"Tout art est à la fois surface et symbole.
Ceux qui plongent sous la surface le font à leurs risques et périls.
Ceux qui sondent le symbole le font à leurs risques et périls.
En réalité, c'est le spectateur, et non la vie que l'art reflète.
La diversité d'opinion sur une oeuvre d'art indique que l'oeuvre est neuve, complexe, et vivante.
Où les critiques ne s'entendent pas, l'artiste est d'accord avec lui-même."
(Oscar Wilde, préface du roman Le Portrait de Dorian Gray, trad. Edmond Jaloux et Félix Frapereau)
Oscar Wilde n'a jamais connu le cinéma. Et pourtant, sa réflexion sur l'art est d'une cohérence remarquable avec cette forme d'art toute particulière, et peut-être la plus complète à l'heure actuelle, qu'est le cinéma. Elle colle en tous cas parfaitement à cette oeuvre qu'est Donnie Darko, oeuvre étrange entre toutes, qui a sans doute laissé béates autant de personnes qu'elle en a laissé perplexes...
Il est bien rare qu'une critique cinématographique soit réellement objective (d'ailleurs, est-ce que ce n'est pas encore Oscar Wilde qui a écrit que "la forme de critique la plus haute, comme aussi la plus basse, est une espèce d'autobiographie" ?), et c'est d'autant plus vrai pour ce film : qu’on le veuille ou non, toute critique qu’on en fera ne peut qu’être purement subjective.

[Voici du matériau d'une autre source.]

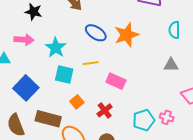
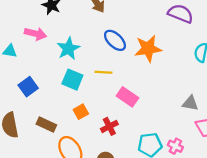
gray triangle: (171, 65) -> (190, 103), moved
blue square: (26, 88) -> (28, 87), size x0.7
brown rectangle: (48, 119) -> (46, 124), size x0.7

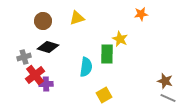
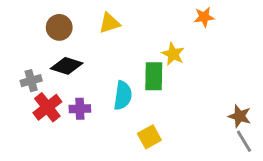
purple cross: (46, 84) -> (80, 109), moved
gray line: (168, 98) -> (244, 141), turned 35

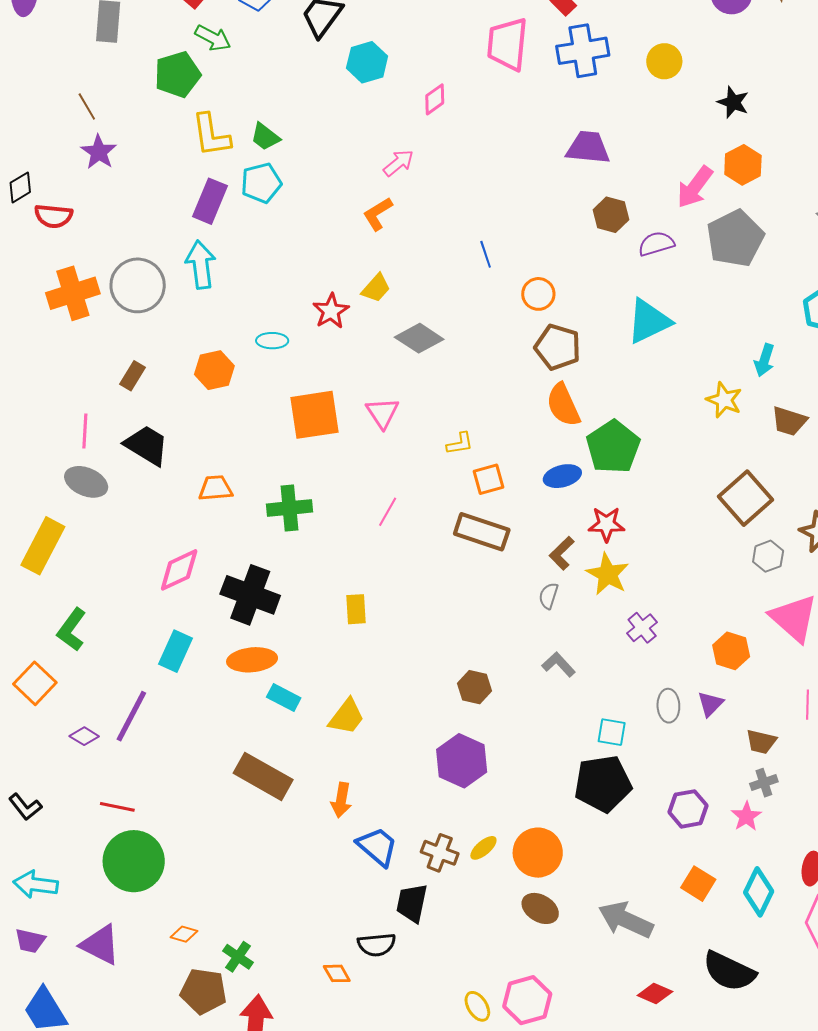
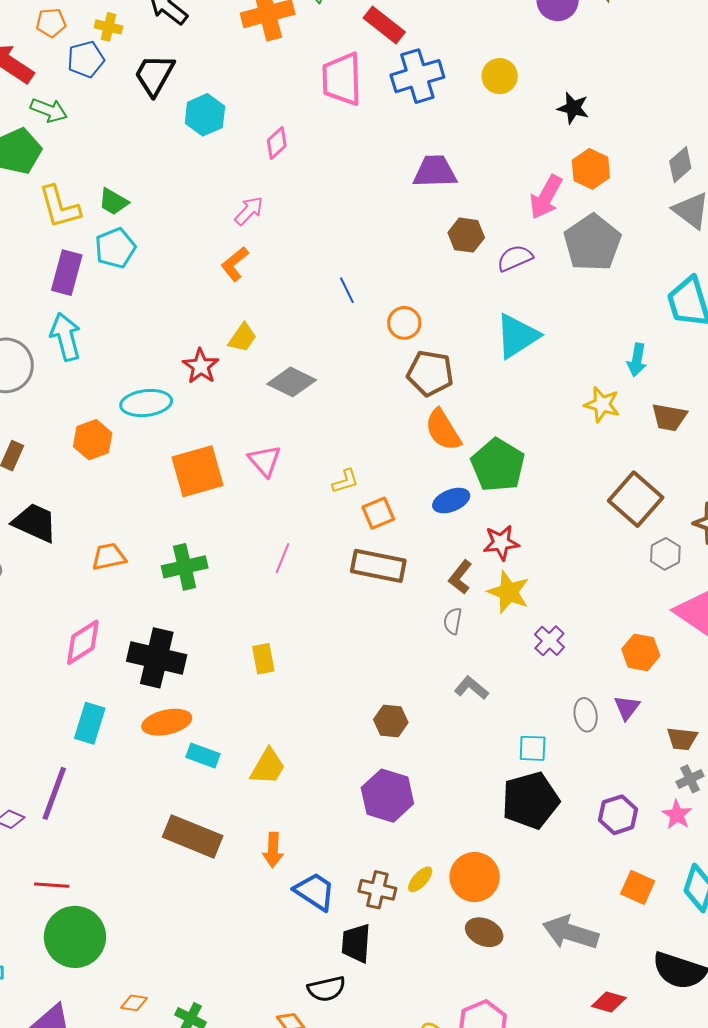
cyan ellipse: (272, 341) -> (146, 403), size x1.6

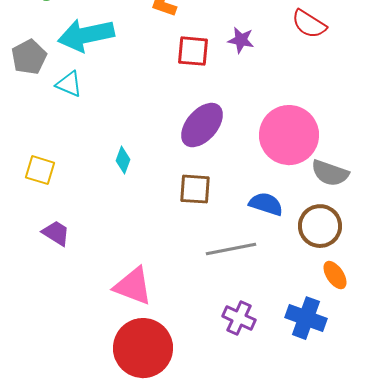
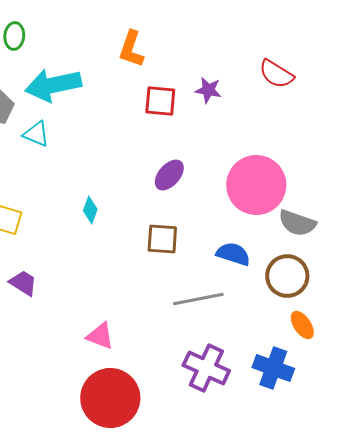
purple ellipse: (202, 125) -> (169, 175), size x0.7
pink triangle: (133, 286) -> (100, 336), size x0.7
purple cross: (239, 318) -> (206, 368), size x1.4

Pour savoir si on appréciera ou non un tel film, il n'y a qu'une seule solution : c'est de le voir. Aucun conseil ne peut prévaloir, tout est une question de ressenti personnel. Donnie Darko se présente en effet comme un immense casse-tête, un film à l’intrigue complexe, déstructurée et absconse. On ne sait pas s’il y a véritablement quelque chose à comprendre dans ce film, mais pourtant, on finit par retomber plus ou moins sur ses pieds à la fin (en tous cas, dans la director's cut qui dure 20 minutes de plus que la version exploitée au cinéma et en DVD, et qui donne apparemment davantage de clés de compréhension).
"Tout art est à la fois surface et symbole. Ceux qui plongent sous la surface le font à leurs risques et périls. Ceux qui sondent le symbole le font à leurs risques et périls."

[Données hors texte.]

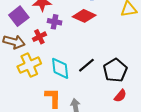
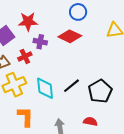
red semicircle: (120, 96) -> (90, 121), moved, turned -120
orange L-shape: (53, 98) -> (26, 117), moved

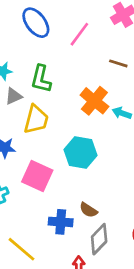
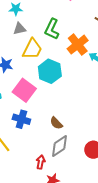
green L-shape: (41, 79) -> (52, 29), moved
cyan hexagon: (81, 152) -> (50, 71), moved
blue cross: (61, 222) -> (21, 119), moved

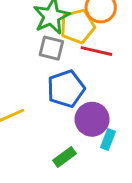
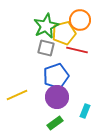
purple circle: (92, 119) -> (57, 97), moved

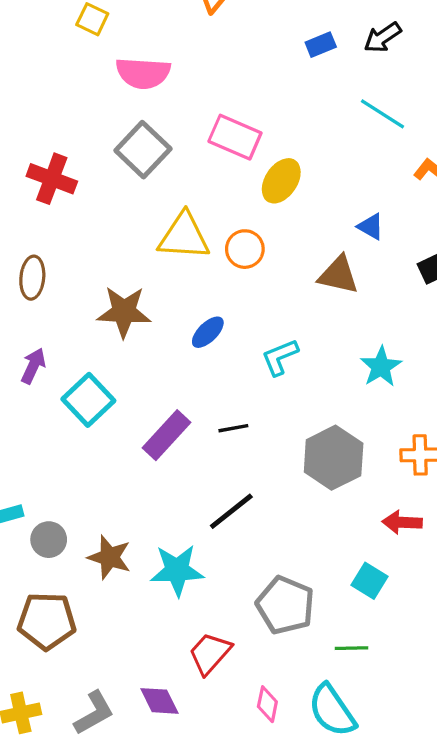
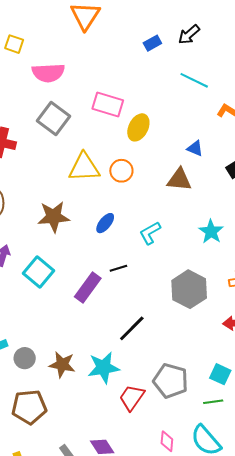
black line: (233, 428) -> (118, 268), moved
cyan square: (370, 581) -> (220, 374), moved
red trapezoid: (210, 653) -> (132, 398), moved

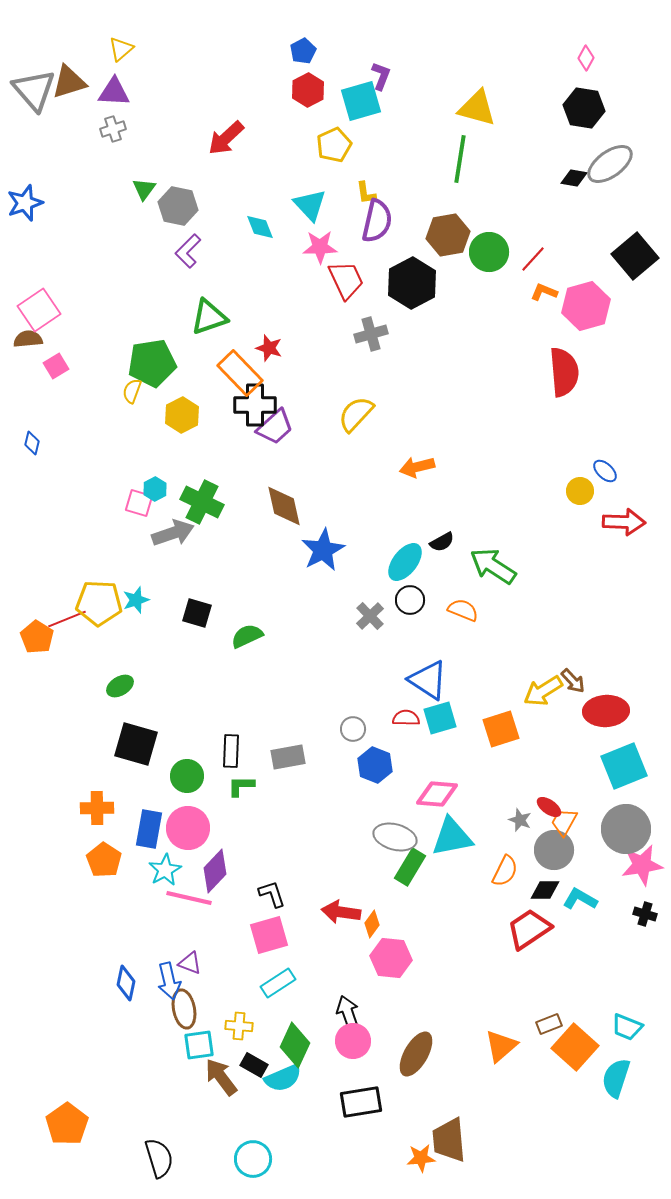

Qu’il y ait quelque chose à comprendre ou non, tout sera donc question d’interprétation, et on laissera aux esprits cartésiens le soin de chercher une explication rationnelle ou non. En ce qui me concerne, ce n'est pas la masturbation intellectuelle qui s'est déployée autour de ce film à travers de nombreuses théories plus ou moins cohérentes qui m'intéresse. Non, ce qu’il faut retenir de Donnie Darko, outre un Jake Gyllenhaal impressionnant d’intensité dans sa suggestion de la maladie mentale (sans oublier la musique de Michael Andrews qui l'accompagne parfaitement), c’est d’abord une poésie macabre, absurde et noire, mais tout-à-fait fascinante, quoiqu'elle a sans doute contribué à repousser un certain nombre de spectateurs.
C’est aussi une galerie de personnages torturés mais tous attachants, qui ne cherchent qu’à donner un sens à leur vie, et qu'on suit dans leur détresse face à leur destin inexplicable. Mais leur destin est-il vraiment tout tracé ? Le destin peut-il être changé comme cela ? Si Dieu tire les ficelles, quelle part de liberté laisse-t-il à l'homme ?

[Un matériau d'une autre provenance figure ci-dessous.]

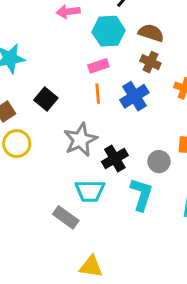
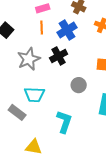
black cross: (115, 159) -> (59, 56), moved
gray circle: (159, 162) -> (79, 85), moved
cyan L-shape: (141, 194) -> (64, 122), moved

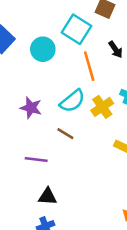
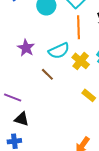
yellow cross: (102, 107) -> (81, 61), turned -30
purple line: (36, 159) -> (13, 98), moved

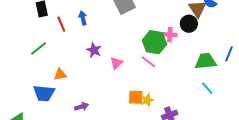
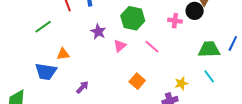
green hexagon: (154, 42) -> (133, 18), moved
orange square: (136, 97) -> (137, 81), turned 35
yellow star: (147, 100) -> (181, 83), moved
purple arrow: (81, 107) -> (82, 87), turned -32

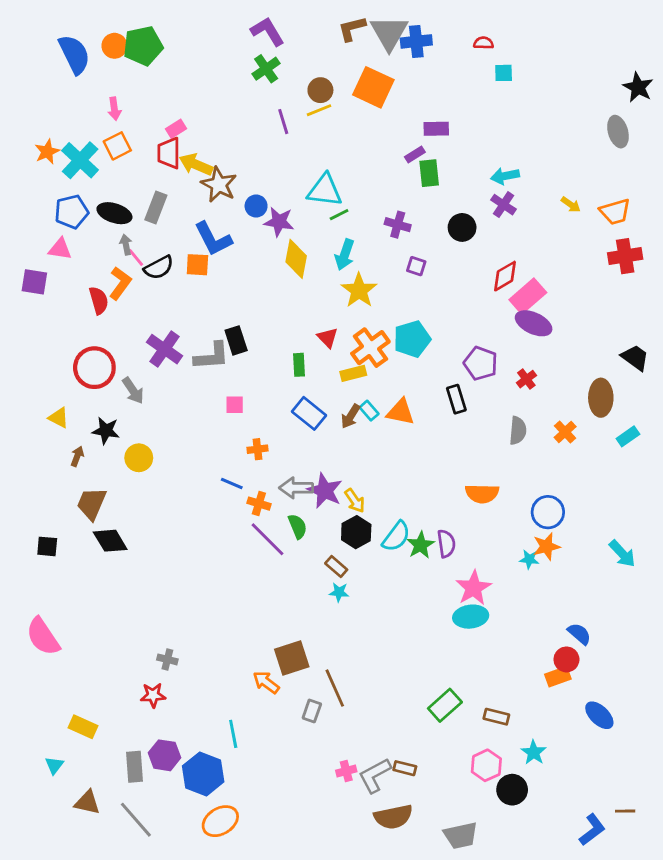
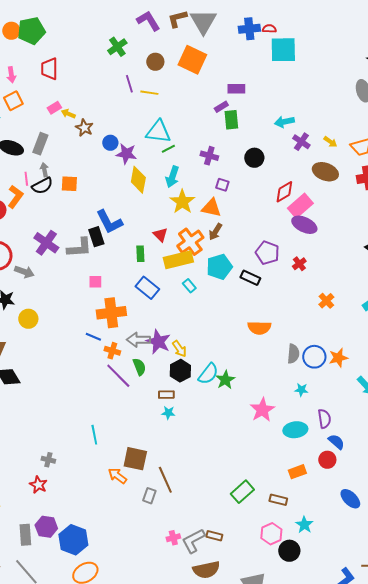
purple L-shape: (267, 31) -> (148, 21), moved
blue cross: (416, 41) -> (249, 29), moved
cyan square: (504, 73) -> (283, 50), size x2.0
yellow line: (319, 110) -> (149, 93), moved, turned 30
pink rectangle: (176, 129) -> (54, 108), moved
red trapezoid: (169, 153) -> (49, 69), moved
yellow arrow: (196, 165) -> (68, 114), size x0.6
brown star: (219, 185) -> (84, 128), size x0.7
purple cross: (504, 205) -> (301, 142), moved
blue L-shape: (213, 239) -> (109, 222), moved
gray arrow: (126, 245) -> (44, 170), moved
pink line: (136, 257) -> (26, 179), turned 32
cyan pentagon: (412, 339) -> (219, 267), moved
yellow rectangle: (353, 373) -> (178, 260), size x1.6
gray arrow: (133, 391) -> (24, 272), turned -36
brown ellipse: (601, 398) -> (325, 172), moved, turned -70
black rectangle: (456, 399) -> (250, 278), turned -48
orange triangle: (401, 412) -> (211, 208), moved
brown arrow: (350, 416) -> (215, 232), moved
gray semicircle: (518, 431) -> (293, 354), moved
orange cross: (257, 449) -> (111, 313), size x2.0
orange semicircle: (482, 494) -> (259, 328), moved
purple semicircle: (446, 544) -> (324, 419), moved
orange star: (546, 546) -> (338, 358), moved
brown rectangle: (336, 566) -> (166, 395), turned -42
cyan ellipse: (471, 617) -> (295, 430), moved
brown square: (292, 658) -> (135, 459), turned 30
orange rectangle: (558, 677) -> (297, 472), moved
red star: (153, 695) -> (38, 485), turned 30
cyan line: (233, 734) -> (94, 435), moved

C’est encore une sensation étrange et informe qui vous habite et vous agite durant tout le film, et qui croît en vous sans que vous arriviez à lui donner un nom. Donnie Darko, c’est une œuvre insaisissable, obscure, que chacun ressentira de manière radicalement différente, de la pire haine qui soit au coup de cœur le plus profond.
"La diversité d'opinion sur une oeuvre d'art indique que l'oeuvre est neuve, complexe, et vivante."
Indéniablement, Donnie Darko remplit ces trois critères. Reste à voir si cela suffit à en faire un chef-d'oeuvre à vos yeux. Et cette question, nul autre que vous-même ne pourra y répondre.